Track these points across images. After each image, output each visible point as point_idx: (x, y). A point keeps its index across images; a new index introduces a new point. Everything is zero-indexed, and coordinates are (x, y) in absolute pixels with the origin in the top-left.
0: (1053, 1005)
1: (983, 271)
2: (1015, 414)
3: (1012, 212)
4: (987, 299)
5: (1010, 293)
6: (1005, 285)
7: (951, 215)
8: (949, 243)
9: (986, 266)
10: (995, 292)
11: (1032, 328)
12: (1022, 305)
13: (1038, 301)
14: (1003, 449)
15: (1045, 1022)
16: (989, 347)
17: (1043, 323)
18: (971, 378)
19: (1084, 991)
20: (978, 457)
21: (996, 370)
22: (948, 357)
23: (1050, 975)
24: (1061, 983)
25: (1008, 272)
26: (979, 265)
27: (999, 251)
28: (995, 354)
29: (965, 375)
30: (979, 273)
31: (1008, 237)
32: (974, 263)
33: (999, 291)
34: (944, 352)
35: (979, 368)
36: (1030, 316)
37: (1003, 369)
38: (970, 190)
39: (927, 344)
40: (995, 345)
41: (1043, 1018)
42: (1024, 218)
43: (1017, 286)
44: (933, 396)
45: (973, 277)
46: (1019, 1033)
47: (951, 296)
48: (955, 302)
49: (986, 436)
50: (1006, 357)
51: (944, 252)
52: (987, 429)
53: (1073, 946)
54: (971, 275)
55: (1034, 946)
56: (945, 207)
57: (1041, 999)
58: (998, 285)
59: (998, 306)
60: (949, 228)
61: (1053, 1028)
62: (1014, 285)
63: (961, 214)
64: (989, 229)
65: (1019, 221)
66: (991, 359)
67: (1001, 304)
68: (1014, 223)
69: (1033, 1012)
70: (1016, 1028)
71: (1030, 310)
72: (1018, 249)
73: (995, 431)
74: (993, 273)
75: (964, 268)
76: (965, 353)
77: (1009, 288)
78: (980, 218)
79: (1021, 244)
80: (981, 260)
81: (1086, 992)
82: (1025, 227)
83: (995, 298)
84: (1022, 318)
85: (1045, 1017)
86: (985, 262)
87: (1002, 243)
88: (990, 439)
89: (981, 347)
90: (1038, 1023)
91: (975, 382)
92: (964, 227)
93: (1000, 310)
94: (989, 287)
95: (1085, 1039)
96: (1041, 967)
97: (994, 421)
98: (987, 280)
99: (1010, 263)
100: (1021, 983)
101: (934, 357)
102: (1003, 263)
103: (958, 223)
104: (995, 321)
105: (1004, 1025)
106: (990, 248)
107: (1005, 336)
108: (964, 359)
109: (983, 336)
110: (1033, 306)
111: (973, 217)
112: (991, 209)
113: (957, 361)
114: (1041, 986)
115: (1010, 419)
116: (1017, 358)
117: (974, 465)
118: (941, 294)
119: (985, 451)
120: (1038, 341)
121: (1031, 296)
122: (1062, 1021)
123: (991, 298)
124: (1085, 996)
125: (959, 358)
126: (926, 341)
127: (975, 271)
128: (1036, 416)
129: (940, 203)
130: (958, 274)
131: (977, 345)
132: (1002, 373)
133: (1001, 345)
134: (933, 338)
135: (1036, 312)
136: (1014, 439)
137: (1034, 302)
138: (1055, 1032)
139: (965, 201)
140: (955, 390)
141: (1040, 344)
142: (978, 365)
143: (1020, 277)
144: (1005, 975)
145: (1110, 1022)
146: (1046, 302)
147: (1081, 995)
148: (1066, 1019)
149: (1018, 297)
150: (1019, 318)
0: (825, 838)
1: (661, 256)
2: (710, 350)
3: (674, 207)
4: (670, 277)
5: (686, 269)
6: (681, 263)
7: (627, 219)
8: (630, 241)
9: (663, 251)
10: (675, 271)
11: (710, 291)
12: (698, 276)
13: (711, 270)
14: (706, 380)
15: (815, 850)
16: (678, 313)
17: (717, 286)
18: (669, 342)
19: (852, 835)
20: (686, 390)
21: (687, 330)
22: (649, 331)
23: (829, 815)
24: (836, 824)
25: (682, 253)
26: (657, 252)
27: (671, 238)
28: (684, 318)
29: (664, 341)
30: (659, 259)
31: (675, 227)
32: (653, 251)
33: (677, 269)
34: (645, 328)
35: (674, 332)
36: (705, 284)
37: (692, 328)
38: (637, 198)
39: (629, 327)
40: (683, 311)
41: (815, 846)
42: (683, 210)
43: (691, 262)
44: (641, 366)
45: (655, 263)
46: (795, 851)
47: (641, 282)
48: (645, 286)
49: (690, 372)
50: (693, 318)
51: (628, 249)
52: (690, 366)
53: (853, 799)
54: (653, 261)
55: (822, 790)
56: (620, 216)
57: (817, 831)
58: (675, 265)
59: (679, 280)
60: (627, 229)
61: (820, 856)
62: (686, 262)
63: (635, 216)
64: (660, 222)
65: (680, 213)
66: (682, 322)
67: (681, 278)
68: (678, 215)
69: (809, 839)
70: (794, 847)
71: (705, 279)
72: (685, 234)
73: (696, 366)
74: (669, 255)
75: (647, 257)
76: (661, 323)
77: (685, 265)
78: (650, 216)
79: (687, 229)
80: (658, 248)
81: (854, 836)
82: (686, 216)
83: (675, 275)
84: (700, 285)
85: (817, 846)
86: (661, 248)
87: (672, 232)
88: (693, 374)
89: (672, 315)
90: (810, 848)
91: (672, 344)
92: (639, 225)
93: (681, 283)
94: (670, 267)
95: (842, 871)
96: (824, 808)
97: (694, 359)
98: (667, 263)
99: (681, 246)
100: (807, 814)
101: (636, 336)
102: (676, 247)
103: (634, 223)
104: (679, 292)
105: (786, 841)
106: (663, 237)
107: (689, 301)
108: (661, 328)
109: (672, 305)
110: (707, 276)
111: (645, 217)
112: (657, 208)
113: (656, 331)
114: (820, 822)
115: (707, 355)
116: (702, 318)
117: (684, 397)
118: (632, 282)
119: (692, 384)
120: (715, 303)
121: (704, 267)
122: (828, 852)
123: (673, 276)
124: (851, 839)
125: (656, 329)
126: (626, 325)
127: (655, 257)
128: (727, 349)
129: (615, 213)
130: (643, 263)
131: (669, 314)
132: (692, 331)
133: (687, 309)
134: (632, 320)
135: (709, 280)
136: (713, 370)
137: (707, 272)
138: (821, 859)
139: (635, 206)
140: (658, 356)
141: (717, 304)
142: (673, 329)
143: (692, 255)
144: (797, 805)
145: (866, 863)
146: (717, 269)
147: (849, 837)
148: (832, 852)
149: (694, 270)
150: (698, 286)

==============================

TÂCHE ASSIGNÉE - Recopiez à l'identique chacune des lignes des enregistrements ci-dessus, du premier au dernier.

ZONE DE RÉPONSE -
Track these points across images. After each image, output each visible point as point_idx: (x, y). A point keeps its index across images; a new index introduces a new point. Everything is zero-indexed, and coordinates are (x, y) in absolute pixels with the origin in the top-left.
0: (1053, 1005)
1: (983, 271)
2: (1015, 414)
3: (1012, 212)
4: (987, 299)
5: (1010, 293)
6: (1005, 285)
7: (951, 215)
8: (949, 243)
9: (986, 266)
10: (995, 292)
11: (1032, 328)
12: (1022, 305)
13: (1038, 301)
14: (1003, 449)
15: (1045, 1022)
16: (989, 347)
17: (1043, 323)
18: (971, 378)
19: (1084, 991)
20: (978, 457)
21: (996, 370)
22: (948, 357)
23: (1050, 975)
24: (1061, 983)
25: (1008, 272)
26: (979, 265)
27: (999, 251)
28: (995, 354)
29: (965, 375)
30: (979, 273)
31: (1008, 237)
32: (974, 263)
33: (999, 291)
34: (944, 352)
35: (979, 368)
36: (1030, 316)
37: (1003, 369)
38: (970, 190)
39: (927, 344)
40: (995, 345)
41: (1043, 1018)
42: (1024, 218)
43: (1017, 286)
44: (933, 396)
45: (973, 277)
46: (1019, 1033)
47: (951, 296)
48: (955, 302)
49: (986, 436)
50: (1006, 357)
51: (944, 252)
52: (987, 429)
53: (1073, 946)
54: (971, 275)
55: (1034, 946)
56: (945, 207)
57: (1041, 999)
58: (998, 285)
59: (998, 306)
60: (949, 228)
61: (1053, 1028)
62: (1014, 285)
63: (961, 214)
64: (989, 229)
65: (1019, 221)
66: (991, 359)
67: (1001, 304)
68: (1014, 223)
69: (1033, 1012)
70: (1016, 1028)
71: (1030, 310)
72: (1018, 249)
73: (995, 431)
74: (993, 273)
75: (964, 268)
76: (965, 353)
77: (1009, 288)
78: (980, 218)
79: (1021, 244)
80: (981, 260)
81: (1086, 992)
82: (1025, 227)
83: (995, 298)
84: (1022, 318)
85: (1045, 1017)
86: (985, 262)
87: (1002, 243)
88: (990, 439)
89: (981, 347)
90: (1038, 1023)
91: (975, 382)
92: (964, 227)
93: (1000, 310)
94: (989, 287)
95: (1085, 1039)
96: (1041, 967)
97: (994, 421)
98: (987, 280)
99: (1010, 263)
100: (1021, 983)
101: (934, 357)
102: (1003, 263)
103: (958, 223)
104: (995, 321)
105: (1004, 1025)
106: (990, 248)
107: (1005, 336)
108: (964, 359)
109: (983, 336)
110: (1033, 306)
111: (973, 217)
112: (991, 209)
113: (957, 361)
114: (1041, 986)
115: (1010, 419)
116: (1017, 358)
117: (974, 465)
118: (941, 294)
119: (985, 451)
120: (1038, 341)
121: (1031, 296)
122: (1062, 1021)
123: (991, 298)
124: (1085, 996)
125: (959, 358)
126: (926, 341)
127: (975, 271)
128: (1036, 416)
129: (940, 203)
130: (958, 274)
131: (977, 345)
132: (1002, 373)
133: (1001, 345)
134: (933, 338)
135: (1036, 312)
136: (1014, 439)
137: (1034, 302)
138: (1055, 1032)
139: (965, 201)
140: (955, 390)
141: (1040, 344)
142: (978, 365)
143: (1020, 277)
144: (1005, 975)
145: (1110, 1022)
146: (1046, 302)
147: (1081, 995)
148: (1066, 1019)
149: (1018, 297)
150: (1019, 318)
0: (825, 838)
1: (661, 256)
2: (710, 350)
3: (674, 207)
4: (670, 277)
5: (686, 269)
6: (681, 263)
7: (627, 219)
8: (630, 241)
9: (663, 251)
10: (675, 271)
11: (710, 291)
12: (698, 276)
13: (711, 270)
14: (706, 380)
15: (815, 850)
16: (678, 313)
17: (717, 286)
18: (669, 342)
19: (852, 835)
20: (686, 390)
21: (687, 330)
22: (649, 331)
23: (829, 815)
24: (836, 824)
25: (682, 253)
26: (657, 252)
27: (671, 238)
28: (684, 318)
29: (664, 341)
30: (659, 259)
31: (675, 227)
32: (653, 251)
33: (677, 269)
34: (645, 328)
35: (674, 332)
36: (705, 284)
37: (692, 328)
38: (637, 198)
39: (629, 327)
40: (683, 311)
41: (815, 846)
42: (683, 210)
43: (691, 262)
44: (641, 366)
45: (655, 263)
46: (795, 851)
47: (641, 282)
48: (645, 286)
49: (690, 372)
50: (693, 318)
51: (628, 249)
52: (690, 366)
53: (853, 799)
54: (653, 261)
55: (822, 790)
56: (620, 216)
57: (817, 831)
58: (675, 265)
59: (679, 280)
60: (627, 229)
61: (820, 856)
62: (686, 262)
63: (635, 216)
64: (660, 222)
65: (680, 213)
66: (682, 322)
67: (681, 278)
68: (678, 215)
69: (809, 839)
70: (794, 847)
71: (705, 279)
72: (685, 234)
73: (696, 366)
74: (669, 255)
75: (647, 257)
76: (661, 323)
77: (685, 265)
78: (650, 216)
79: (687, 229)
80: (658, 248)
81: (854, 836)
82: (686, 216)
83: (675, 275)
84: (700, 285)
85: (817, 846)
86: (661, 248)
87: (672, 232)
88: (693, 374)
89: (672, 315)
90: (810, 848)
91: (672, 344)
92: (639, 225)
93: (681, 283)
94: (670, 267)
95: (842, 871)
96: (824, 808)
97: (694, 359)
98: (667, 263)
99: (681, 246)
100: (807, 814)
101: (636, 336)
102: (676, 247)
103: (634, 223)
104: (679, 292)
105: (786, 841)
106: (663, 237)
107: (689, 301)
108: (661, 328)
109: (672, 305)
110: (707, 276)
111: (645, 217)
112: (657, 208)
113: (656, 331)
114: (820, 822)
115: (707, 355)
116: (702, 318)
117: (684, 397)
118: (632, 282)
119: (692, 384)
120: (715, 303)
121: (704, 267)
122: (828, 852)
123: (673, 276)
124: (851, 839)
125: (656, 329)
126: (626, 325)
127: (655, 257)
128: (727, 349)
129: (615, 213)
130: (643, 263)
131: (669, 314)
132: (692, 331)
133: (687, 309)
134: (632, 320)
135: (709, 280)
136: (713, 370)
137: (707, 272)
138: (821, 859)
139: (635, 206)
140: (658, 356)
141: (717, 304)
142: (673, 329)
143: (692, 255)
144: (797, 805)
145: (866, 863)
146: (717, 269)
147: (849, 837)
148: (832, 852)
149: (694, 270)
150: (698, 286)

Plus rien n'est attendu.